Our AWS Bill Went Up 40% and Nobody Noticed for Three Months

cloud devops consulting cost-optimization architecture

A consulting engagement where we finally opened the cloud bill and found forgotten dev environments, runaway log storage, and a data pipeline reprocessing everything from scratch every night.

The finance team flagged it. Not engineering. Not ops. The person who noticed that AWS spend had climbed from $38K/month to $53K/month was an accountant who saw the line item on a quarterly review and asked, "Is this right?"

It was right. And nobody on the engineering side had any idea.

Nobody owned the bill

This was a 30-person engineering org building a B2B analytics platform. They had a solid product, decent architecture, and a deploy pipeline that worked. What they didn't have was anyone whose job it was to look at the cloud bill. The CTO had access to the AWS console. He'd glance at it "every few months." The infrastructure lead had set up cost alerts at $45K, but those emails were going to a shared inbox that nobody checked after the original infra engineer left six months earlier.

I've seen this pattern at maybe half the mid-size companies I've worked with. The bill is everyone's problem in theory, which means it's nobody's problem in practice.

Where the money was actually going

We spent two days tagging resources and mapping costs. The breakdown was almost comical in hindsight.

Forgotten dev environments: ~$4,200/month. Three complete staging-like environments running 24/7 that belonged to projects that had been cancelled or shipped months ago. One was a proof-of-concept from the previous quarter that still had an RDS instance, two ECS services, and an ElastiCache cluster running. The engineer who'd spun it up had left the company.

Log storage: ~$3,800/month. CloudWatch log groups with no retention policy. Every log group was set to "never expire," which is the default. Eighteen months of debug-level logs from every service, just sitting in CloudWatch, quietly accumulating storage charges. The irony: nobody ever queried logs older than a week.

The nightly data pipeline: ~$5,100/month. This was the big one. The analytics ingestion pipeline ran every night at 2 AM. At some point — nobody could pinpoint exactly when — someone had changed it from incremental processing to a full reprocessing of the entire dataset. Every night it spun up a fleet of spot instances, pulled the complete history from S3, transformed it, and loaded it into Redshift. The original incremental version processed maybe 50K records per run.

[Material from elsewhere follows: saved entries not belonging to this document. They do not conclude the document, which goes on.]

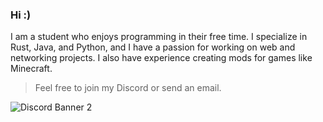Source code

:### Hi :)

I am a student who enjoys programming in their free time. I specialize in Rust, Java, and Python, and I have a passion for working on web and networking projects. I also have experience creating mods for games like Minecraft.

> Feel free to join my Discord or send an email.

![Discord Banner 2](https://discordapp.com/api/guilds/1051165269709557813/widget.png?style=banner2)
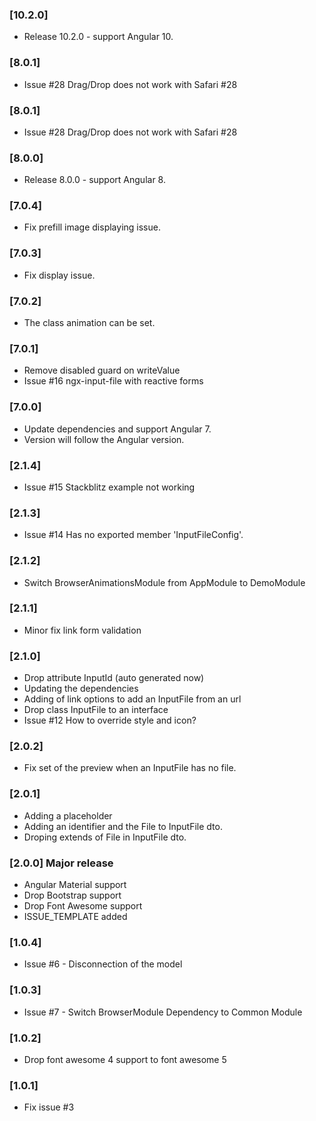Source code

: ### [10.2.0]
- Release 10.2.0 - support Angular 10.

### [8.0.1]
- Issue #28 Drag/Drop does not work with Safari #28

### [8.0.1]
- Issue #28 Drag/Drop does not work with Safari #28

### [8.0.0]
- Release 8.0.0 - support Angular 8.

### [7.0.4]
- Fix prefill image displaying issue.

### [7.0.3]
- Fix display issue.

### [7.0.2]
- The class animation can be set.

### [7.0.1]
- Remove disabled guard on writeValue
- Issue #16 ngx-input-file with reactive forms 

### [7.0.0]
- Update dependencies and support Angular 7.
- Version will follow the Angular version.

### [2.1.4]
- Issue #15 Stackblitz example not working

### [2.1.3]
- Issue #14 Has no exported member 'InputFileConfig'.

### [2.1.2]
- Switch BrowserAnimationsModule from AppModule to DemoModule

### [2.1.1]
- Minor fix link form validation

### [2.1.0]
- Drop attribute InputId (auto generated now)
- Updating the dependencies
- Adding of link options to add an InputFile from an url 
- Drop class InputFile to an interface
- Issue #12 How to override style and icon?

### [2.0.2]
- Fix set of the preview when an InputFile has no file.

### [2.0.1]
- Adding a placeholder
- Adding an identifier and the File to InputFile dto.
- Droping extends of File in InputFile dto.

### [2.0.0] Major release
- Angular Material support
- Drop Bootstrap support
- Drop Font Awesome support
- ISSUE_TEMPLATE added

### [1.0.4]
- Issue #6 - Disconnection of the model
### [1.0.3]
- Issue #7 - Switch BrowserModule Dependency to Common Module
### [1.0.2]
- Drop font awesome 4 support to font awesome 5
### [1.0.1] 
- Fix issue #3
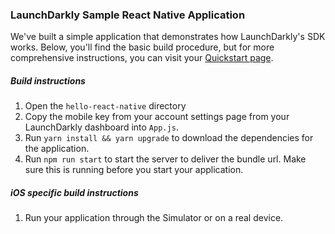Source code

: ### LaunchDarkly Sample React Native Application

We've built a simple application that demonstrates how LaunchDarkly's SDK works. Below, you'll find the basic build procedure, but for more comprehensive instructions, you can visit your [Quickstart page](https://app.launchdarkly.com/quickstart#/).

##### Build instructions
1. Open the `hello-react-native` directory
2. Copy the mobile key from your account settings page from your LaunchDarkly dashboard into `App.js`.
3. Run `yarn install && yarn upgrade` to download the dependencies for the application.
4. Run `npm run start` to start the server to deliver the bundle url. Make sure this is running before you start your application. 

##### iOS specific build instructions
1. Run your application through the Simulator or on a real device.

The full reprocess was doing 14 million.

The commit message that introduced this change said "fix: ensure data consistency." Classic.

Oversized RDS instances: ~$2,400/month. The production database was running on an r6g.2xlarge. Average CPU utilization: 8%. Average memory usage: 12%. It had been sized for a traffic projection from two years ago that never materialized. Nobody had revisited it because the database "worked fine," and downsizing felt like unnecessary risk.

Note

The total waste was roughly $15,500/month — about 29% of the entire bill. None of it was caused by traffic growth or new features. It was all drift.

The fixes were boring

Setting CloudWatch log retention to 30 days: one CLI command per log group. We wrote a script that hit all 94 log groups in about two minutes. Immediate savings.

Tearing down the abandoned environments took half a day, mostly because we had to verify with three different people that yes, these really were dead projects, and no, nobody needed that data.

Right-sizing the RDS instance required a maintenance window and some careful testing, but we dropped to an r6g.large and the database didn't even notice.

The pipeline fix was the most involved. We reverted to incremental processing, but also added a checksum-based validation step so the "data consistency" concern that prompted the full reprocess was actually addressed. Took about a day and a half of engineering time.

What we put in place

Two things, neither of them fancy.

First, we set up AWS Cost Explorer with daily email summaries to the infrastructure lead and CTO. Not a third-party tool, not a dashboard nobody would check — just a daily email with a cost graph and the top five services by spend. The kind of thing you glance at over coffee.

Second, we added a tagging policy. Every resource needs a team, project, and environment tag. Untagged resources get flagged in a weekly Slack report. It's not enforced at the infrastructure level yet — that felt like too much friction to introduce all at once — but the visibility alone changed behavior. Engineers started cleaning up after themselves when they could see their name next to the cost.

The uncomfortable part

None of this was technically hard. Every fix was something a mid-level engineer could do in an afternoon. The problem wasn't capability. It was that cloud costs are invisible until someone makes them visible, and most engineering teams are incentivized to ship features, not to look at bills.

The $15K/month we saved was nice. But the real value was the team internalizing that infrastructure has a price tag, and that "it's running fine" and "it's running efficiently" are two very different statements.

I keep thinking about how long those forgotten environments would have kept running if the accountant hadn't asked. Probably until someone decommissioned the AWS account entirely.